I know that this is a big ask. The best course for me is of course to research it myself. But those who know the whole history tend to have a well organized perspective of it, as well as some invaluable insights that are not recorded anywhere else. So if this describes you, please consider writing it down for others. Blog is probably the best format for this.

This is a really cool idea. My only gripe is that Win32 is necessarily built on x86. AArch64/ARM is up and coming, and other architectures may arise in the future.

Perhaps that could be mitigated if someone could come up with an awesome OSS machine code translation layer like Apple's Rosetta.

This is going to be a bold claim but here goes.

This will never work, because it isn't a radical enough departure from Linux.

Linux occupies the bottom of a well in the cartesian space. Any deviation is an uphill battle. You'll die trying to reach escape velocity.

The forcing factors that pull you back down:

1. Battles-testedness. The mainstream Linux distros just have more eyeballs on them. That means your WINE-first distro (which I'll call "Lindows" in honor of the dead OS from 2003) will have bugs that make people consider abandoning the dream and going back to Gnome Fedora.

2. Cool factor. Nobody wants to open up their riced-out Linux laptop in class and have their classmate look over and go "yo this n** running windows 85!" (So, you're going to have to port XMonad to WINE. I don't make the rules!)

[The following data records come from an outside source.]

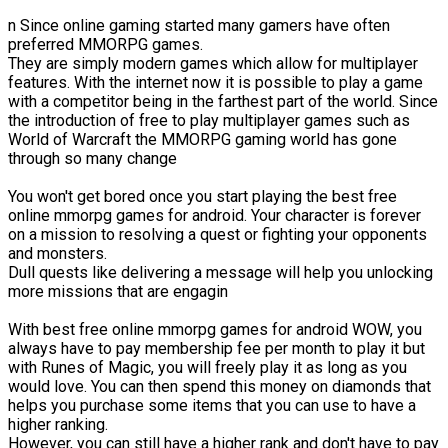
n Since online gaming started many gamers have often
preferred MMORPG games.
They are simply modern games which allow for multiplayer
features. With the internet now it is possible to play a game
with a competitor being in the farthest part of the world. Since
the introduction of free to play multiplayer games such as
World of Warcraft the MMORPG gaming world has gone
through so many change
You won't get bored once you start playing the best free
online mmorpg games for android. Your character is forever
on a mission to resolving a quest or fighting your opponents
and monsters.
Dull quests like delivering a message will help you unlocking
more missions that are engagin
With best free online mmorpg games for android WOW, you
always have to pay membership fee per month to play it but
with Runes of Magic, you will freely play it as long as you
would love. You can then spend this money on diamonds that
helps you purchase some items that you can use to have a
higher ranking.
However, you can still have a higher rank and don't have to pay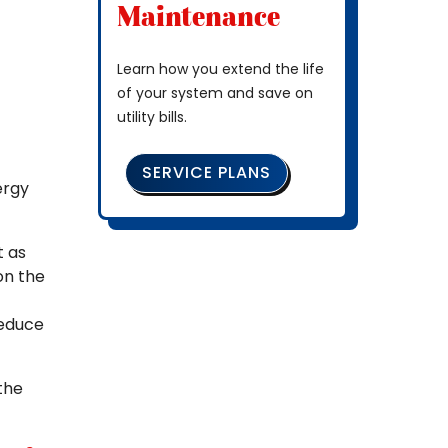
Maintenance
Learn how you extend the life
of your system and save on
utility bills.
SERVICE PLANS
ergy
t as
on the
reduce
the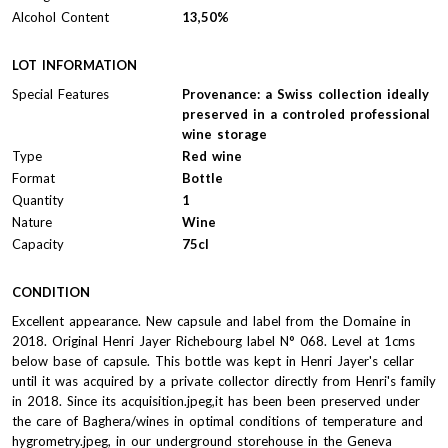
Alcohol Content
13,50%
LOT INFORMATION
Special Features
Provenance: a Swiss collection ideally
preserved in a controled professional
wine storage
Type
Red wine
Format
Bottle
Quantity
1
Nature
Wine
Capacity
75cl
CONDITION
Excellent appearance. New capsule and label from the Domaine in
2018. Original Henri Jayer Richebourg label N° 068. Level at 1cms
below base of capsule. This bottle was kept in Henri Jayer's cellar
until it was acquired by a private collector directly from Henri's family
in 2018. Since its acquisition.jpeg,it has been been preserved under
the care of Baghera/wines in optimal conditions of temperature and
hygrometry.jpeg, in our underground storehouse in the Geneva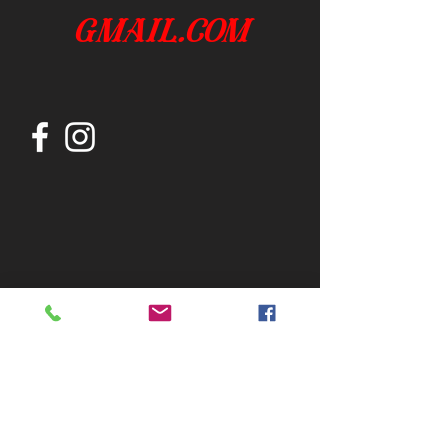
gmail.com
Join our mailing list
Subscribe Now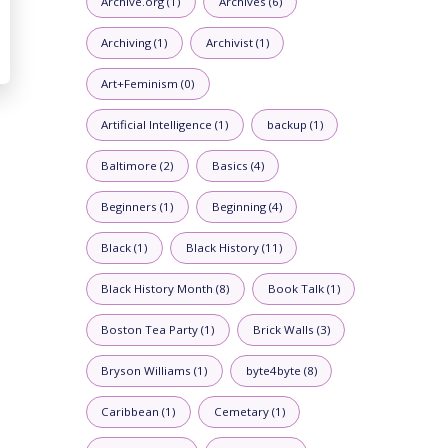
Archive.org (1)
Archives (6)
Archiving (1)
Archivist (1)
Art+Feminism (0)
Artificial Intelligence (1)
backup (1)
Baltimore (2)
Basics (4)
Beginners (1)
Beginning (4)
Black (1)
Black History (11)
Black History Month (8)
Book Talk (1)
Boston Tea Party (1)
Brick Walls (3)
Bryson Williams (1)
byte4byte (8)
Caribbean (1)
Cemetary (1)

3. Kernel churn. People will want to run this thing on their brand-new gaming laptop. That likely means they'll need a recent kernel. And while they "never break userspace" in theory, in practice you'll need a new set of drivers and MESA and other add-ons that WILL breaks things. Especially things like 3D apps running through WINE (not to mention audio). Google can throw engineers at the problem of keeping Chromium working across graphics stacks. But can you?

If you could plant your flag in the dirt and say "we fork here" and make a radical left turn from mainline Linux, and get a cohort of kernel devs and app developers to follow you, you'd have a chance.